### Work order
Repeat only the lines below from the one containing "localparam int M = 12;" through the one containing "jitter in UI", inclusive, exactly as written.

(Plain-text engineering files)
┌──
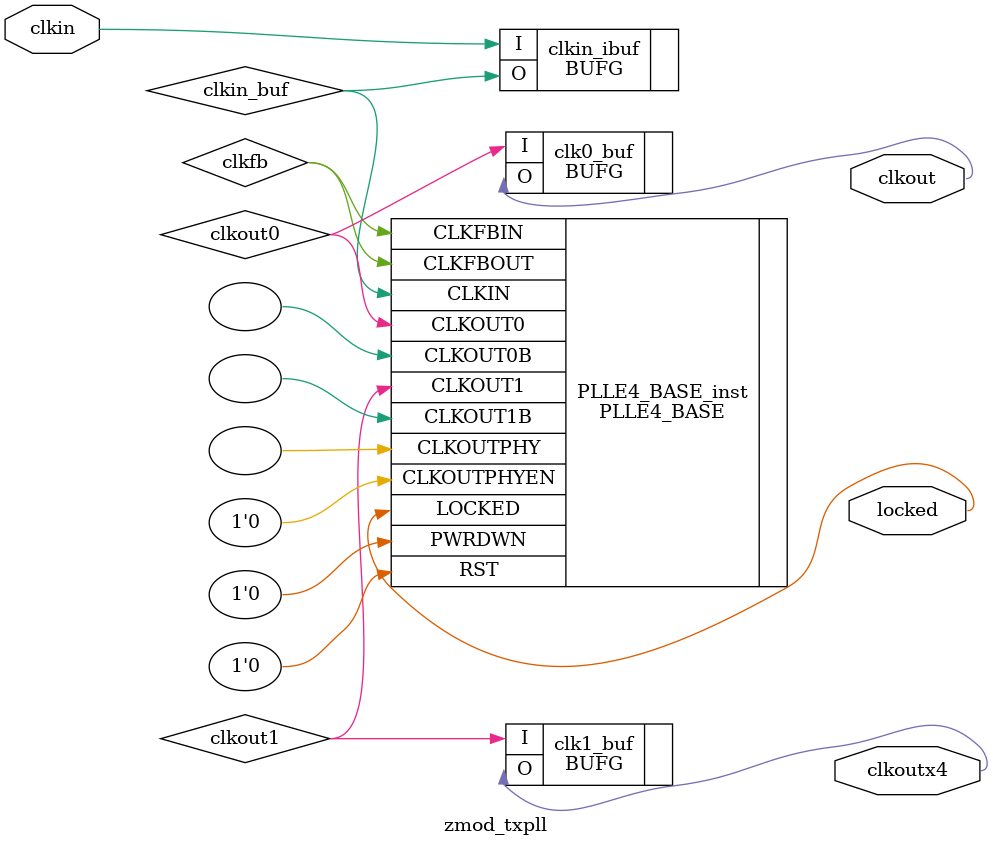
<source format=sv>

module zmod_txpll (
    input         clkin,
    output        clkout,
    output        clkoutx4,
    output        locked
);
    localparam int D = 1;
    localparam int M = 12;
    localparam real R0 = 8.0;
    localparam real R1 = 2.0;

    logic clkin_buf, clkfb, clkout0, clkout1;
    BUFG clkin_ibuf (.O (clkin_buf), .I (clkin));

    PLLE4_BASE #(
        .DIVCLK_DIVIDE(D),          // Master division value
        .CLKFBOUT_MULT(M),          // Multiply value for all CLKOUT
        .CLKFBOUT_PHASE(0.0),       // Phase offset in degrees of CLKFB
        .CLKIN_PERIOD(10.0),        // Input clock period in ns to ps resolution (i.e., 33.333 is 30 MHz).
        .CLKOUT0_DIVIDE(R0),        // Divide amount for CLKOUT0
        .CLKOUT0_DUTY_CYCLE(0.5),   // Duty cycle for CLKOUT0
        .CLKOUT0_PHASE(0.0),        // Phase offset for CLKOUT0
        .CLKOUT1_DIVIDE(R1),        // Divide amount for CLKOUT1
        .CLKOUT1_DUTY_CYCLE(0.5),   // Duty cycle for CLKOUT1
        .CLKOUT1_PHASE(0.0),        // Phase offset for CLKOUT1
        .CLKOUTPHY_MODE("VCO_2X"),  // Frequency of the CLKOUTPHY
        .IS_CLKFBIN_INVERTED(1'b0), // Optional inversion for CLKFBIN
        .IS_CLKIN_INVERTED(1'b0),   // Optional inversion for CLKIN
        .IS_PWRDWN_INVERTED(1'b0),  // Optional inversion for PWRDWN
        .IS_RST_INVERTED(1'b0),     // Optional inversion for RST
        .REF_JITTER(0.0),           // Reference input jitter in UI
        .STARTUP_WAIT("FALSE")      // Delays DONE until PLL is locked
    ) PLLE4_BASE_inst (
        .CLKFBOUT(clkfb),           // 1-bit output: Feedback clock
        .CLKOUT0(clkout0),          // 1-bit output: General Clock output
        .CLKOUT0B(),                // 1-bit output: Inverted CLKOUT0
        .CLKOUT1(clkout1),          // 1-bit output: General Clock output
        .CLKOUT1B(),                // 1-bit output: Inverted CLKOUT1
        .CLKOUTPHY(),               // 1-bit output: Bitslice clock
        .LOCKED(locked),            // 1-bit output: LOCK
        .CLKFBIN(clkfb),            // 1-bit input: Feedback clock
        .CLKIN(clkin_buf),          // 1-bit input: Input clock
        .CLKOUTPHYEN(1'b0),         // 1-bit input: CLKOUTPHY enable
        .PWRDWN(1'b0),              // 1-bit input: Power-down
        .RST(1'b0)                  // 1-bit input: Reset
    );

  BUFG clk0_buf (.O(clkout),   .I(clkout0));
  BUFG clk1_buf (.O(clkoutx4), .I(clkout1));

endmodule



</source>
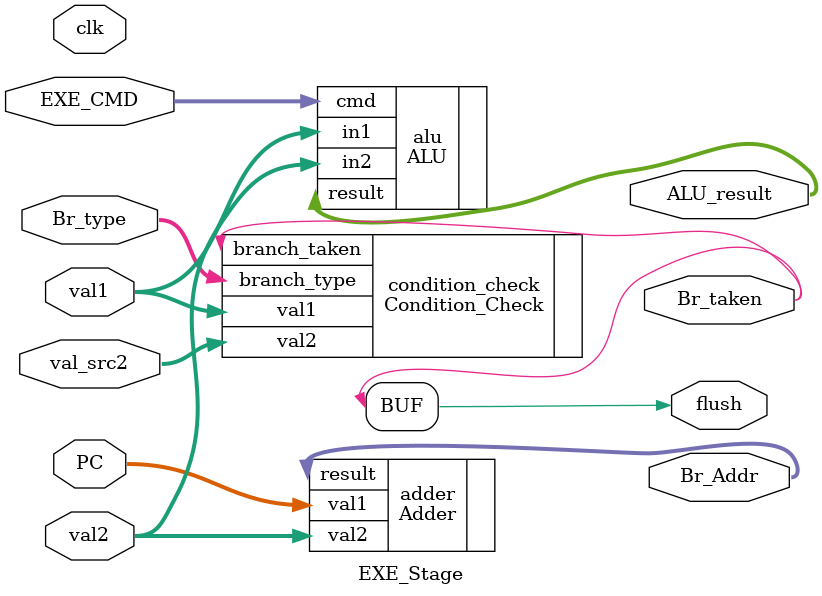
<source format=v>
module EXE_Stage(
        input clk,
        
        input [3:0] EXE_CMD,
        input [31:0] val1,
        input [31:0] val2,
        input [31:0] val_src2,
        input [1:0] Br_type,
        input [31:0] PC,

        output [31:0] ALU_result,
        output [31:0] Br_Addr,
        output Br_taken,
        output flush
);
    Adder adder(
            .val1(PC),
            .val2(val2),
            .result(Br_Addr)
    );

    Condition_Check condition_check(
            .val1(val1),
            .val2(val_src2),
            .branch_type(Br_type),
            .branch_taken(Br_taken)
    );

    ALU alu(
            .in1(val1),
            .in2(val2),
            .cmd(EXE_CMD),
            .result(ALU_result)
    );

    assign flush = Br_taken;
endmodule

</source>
└──
### Output for this task
    localparam int M = 12;
    localparam real R0 = 8.0;
    localparam real R1 = 2.0;

    logic clkin_buf, clkfb, clkout0, clkout1;
    BUFG clkin_ibuf (.O (clkin_buf), .I (clkin));

    PLLE4_BASE #(
        .DIVCLK_DIVIDE(D),          // Master division value
        .CLKFBOUT_MULT(M),          // Multiply value for all CLKOUT
        .CLKFBOUT_PHASE(0.0),       // Phase offset in degrees of CLKFB
        .CLKIN_PERIOD(10.0),        // Input clock period in ns to ps resolution (i.e., 33.333 is 30 MHz).
        .CLKOUT0_DIVIDE(R0),        // Divide amount for CLKOUT0
        .CLKOUT0_DUTY_CYCLE(0.5),   // Duty cycle for CLKOUT0
        .CLKOUT0_PHASE(0.0),        // Phase offset for CLKOUT0
        .CLKOUT1_DIVIDE(R1),        // Divide amount for CLKOUT1
        .CLKOUT1_DUTY_CYCLE(0.5),   // Duty cycle for CLKOUT1
        .CLKOUT1_PHASE(0.0),        // Phase offset for CLKOUT1
        .CLKOUTPHY_MODE("VCO_2X"),  // Frequency of the CLKOUTPHY
        .IS_CLKFBIN_INVERTED(1'b0), // Optional inversion for CLKFBIN
        .IS_CLKIN_INVERTED(1'b0),   // Optional inversion for CLKIN
        .IS_PWRDWN_INVERTED(1'b0),  // Optional inversion for PWRDWN
        .IS_RST_INVERTED(1'b0),     // Optional inversion for RST
        .REF_JITTER(0.0),           // Reference input jitter in UI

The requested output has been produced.